[Pose landmark coordinates]
+ + + + + + +

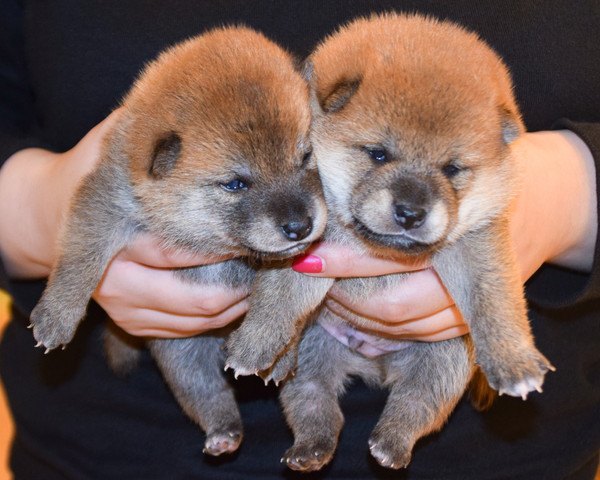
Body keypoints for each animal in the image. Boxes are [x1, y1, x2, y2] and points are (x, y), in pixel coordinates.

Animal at [29, 26, 326, 458]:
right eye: (235, 183)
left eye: (305, 158)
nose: (300, 226)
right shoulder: (105, 200)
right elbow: (80, 257)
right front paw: (56, 315)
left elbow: (283, 296)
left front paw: (263, 347)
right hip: (180, 351)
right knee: (204, 392)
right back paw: (222, 432)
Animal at [227, 13, 556, 470]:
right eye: (379, 153)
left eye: (452, 168)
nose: (410, 213)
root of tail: (374, 364)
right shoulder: (308, 249)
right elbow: (281, 295)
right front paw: (254, 347)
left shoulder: (478, 245)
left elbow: (494, 300)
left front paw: (514, 362)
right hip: (316, 353)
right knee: (314, 402)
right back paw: (308, 445)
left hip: (445, 359)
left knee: (418, 404)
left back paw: (389, 445)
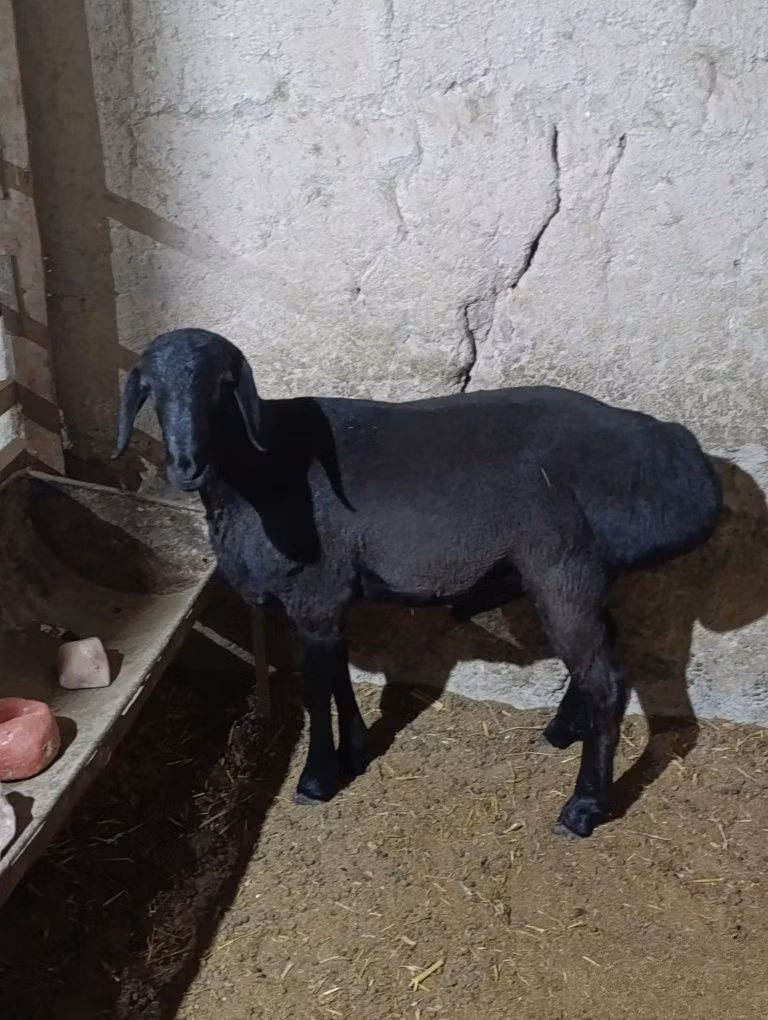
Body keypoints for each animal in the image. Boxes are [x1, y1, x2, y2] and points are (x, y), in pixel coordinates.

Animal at [113, 328, 723, 838]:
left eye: (222, 387)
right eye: (150, 389)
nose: (185, 465)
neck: (257, 472)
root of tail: (681, 451)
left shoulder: (315, 594)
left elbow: (315, 687)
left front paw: (316, 779)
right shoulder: (332, 599)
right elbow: (338, 675)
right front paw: (355, 750)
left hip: (562, 569)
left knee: (607, 682)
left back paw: (583, 808)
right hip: (585, 574)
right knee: (605, 649)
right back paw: (562, 730)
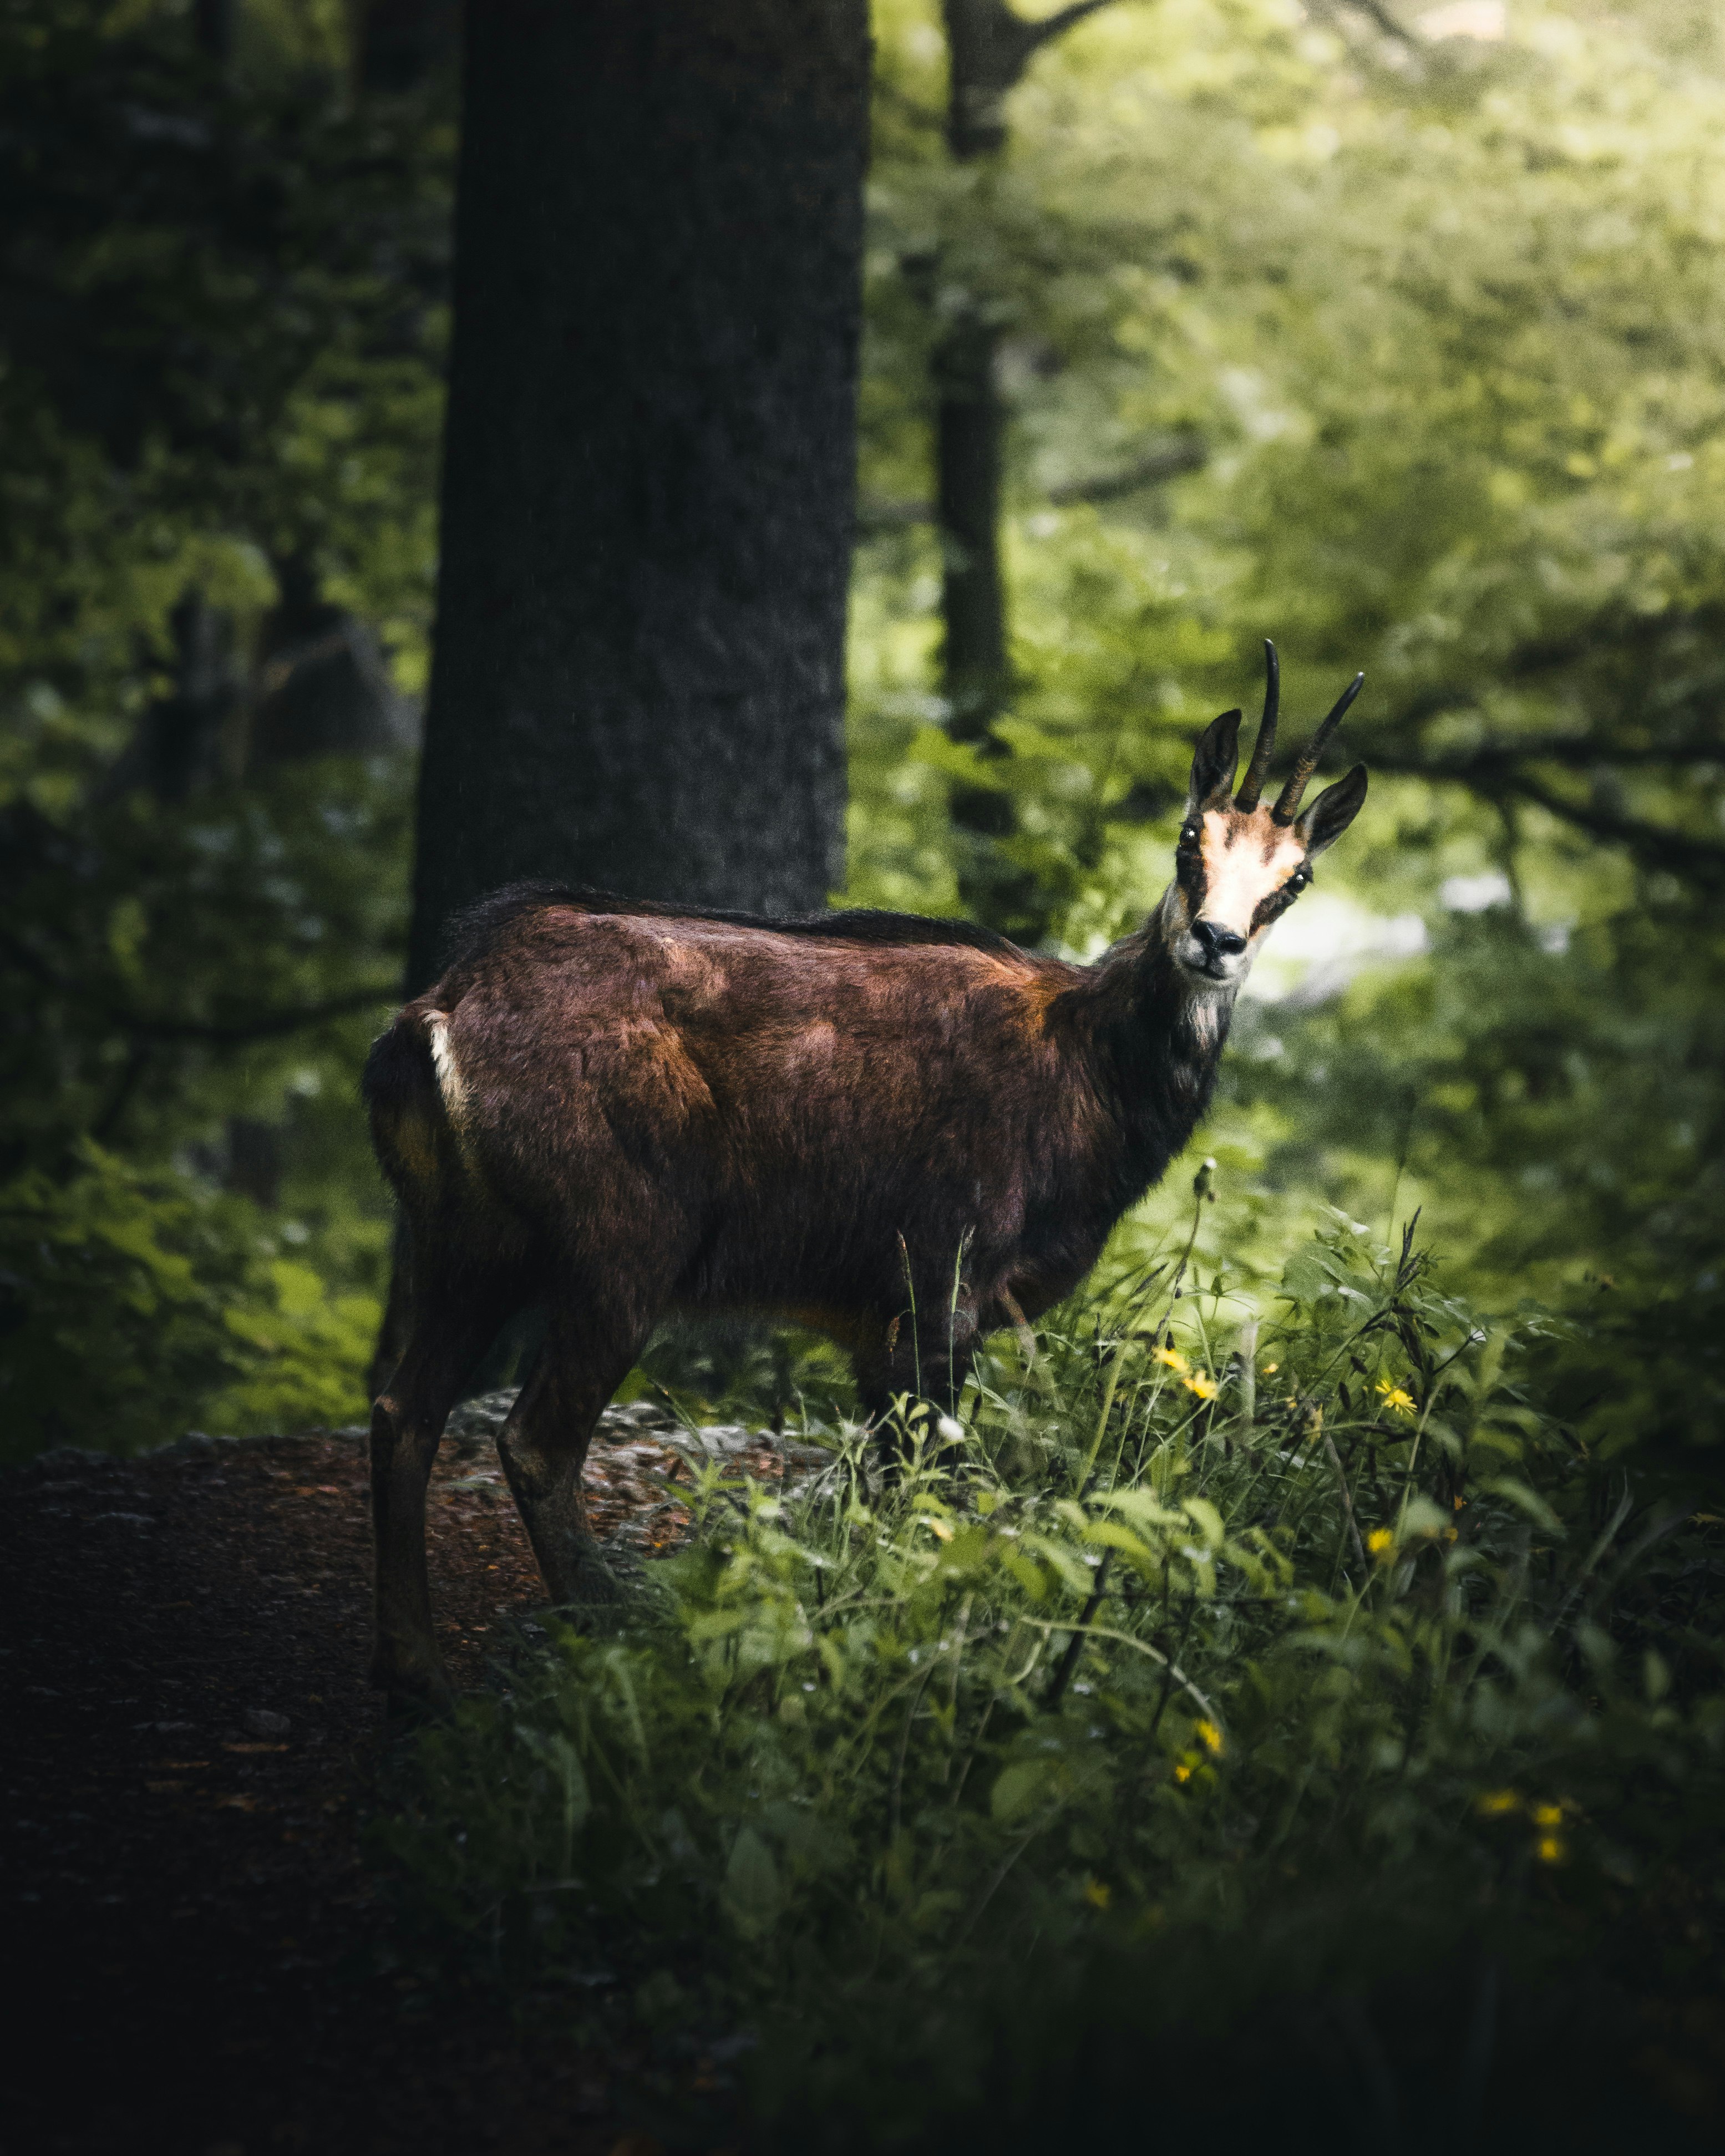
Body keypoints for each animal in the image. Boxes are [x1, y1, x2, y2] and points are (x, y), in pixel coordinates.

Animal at [360, 638, 1362, 1698]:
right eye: (1187, 836)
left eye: (1295, 877)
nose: (1216, 941)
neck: (1090, 1076)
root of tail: (438, 1014)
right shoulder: (939, 1284)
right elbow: (936, 1492)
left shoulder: (872, 1322)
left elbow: (892, 1491)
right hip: (619, 1248)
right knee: (535, 1441)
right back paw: (606, 1639)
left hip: (467, 1244)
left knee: (403, 1411)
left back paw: (414, 1668)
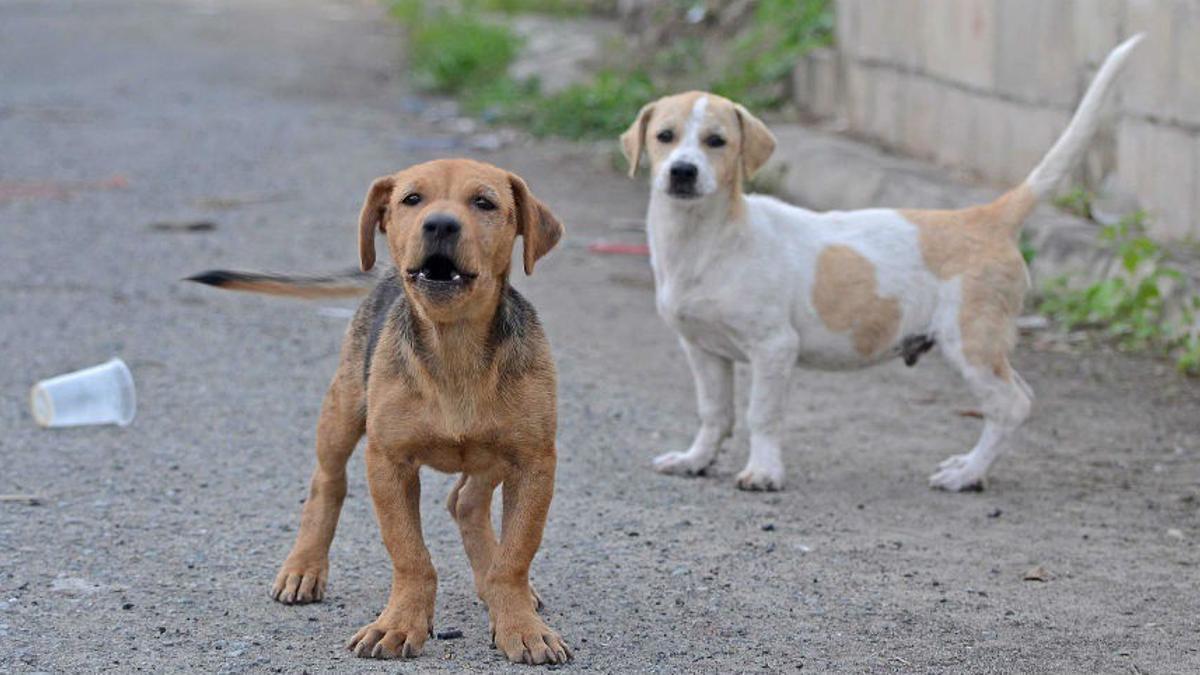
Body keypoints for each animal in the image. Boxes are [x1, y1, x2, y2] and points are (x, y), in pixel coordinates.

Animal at [190, 157, 571, 662]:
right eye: (411, 199)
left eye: (484, 203)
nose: (440, 224)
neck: (456, 347)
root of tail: (383, 273)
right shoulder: (389, 461)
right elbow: (410, 555)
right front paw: (399, 624)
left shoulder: (533, 461)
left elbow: (515, 558)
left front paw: (521, 626)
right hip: (343, 410)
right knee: (327, 482)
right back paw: (304, 568)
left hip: (495, 452)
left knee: (465, 501)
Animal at [628, 35, 1142, 487]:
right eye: (664, 137)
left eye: (716, 141)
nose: (682, 172)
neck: (704, 240)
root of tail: (986, 217)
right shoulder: (702, 348)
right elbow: (715, 413)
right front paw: (695, 460)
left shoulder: (774, 347)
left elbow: (762, 416)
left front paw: (764, 473)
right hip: (982, 345)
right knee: (1016, 397)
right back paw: (969, 466)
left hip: (969, 341)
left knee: (1011, 404)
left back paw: (967, 475)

+ + + + + + +

### TASK PROMPT
Working through the data above, find every line holding "knee" and copy it.

### EXERCISE OUTPUT
right knee: (204, 392)
right knee: (314, 402)
left knee: (418, 404)
left knee: (607, 682)
right knee: (605, 649)
right knee: (535, 1441)
left knee: (403, 1411)
right knee: (327, 482)
left knee: (465, 501)
right knee: (1016, 397)
left knee: (1011, 404)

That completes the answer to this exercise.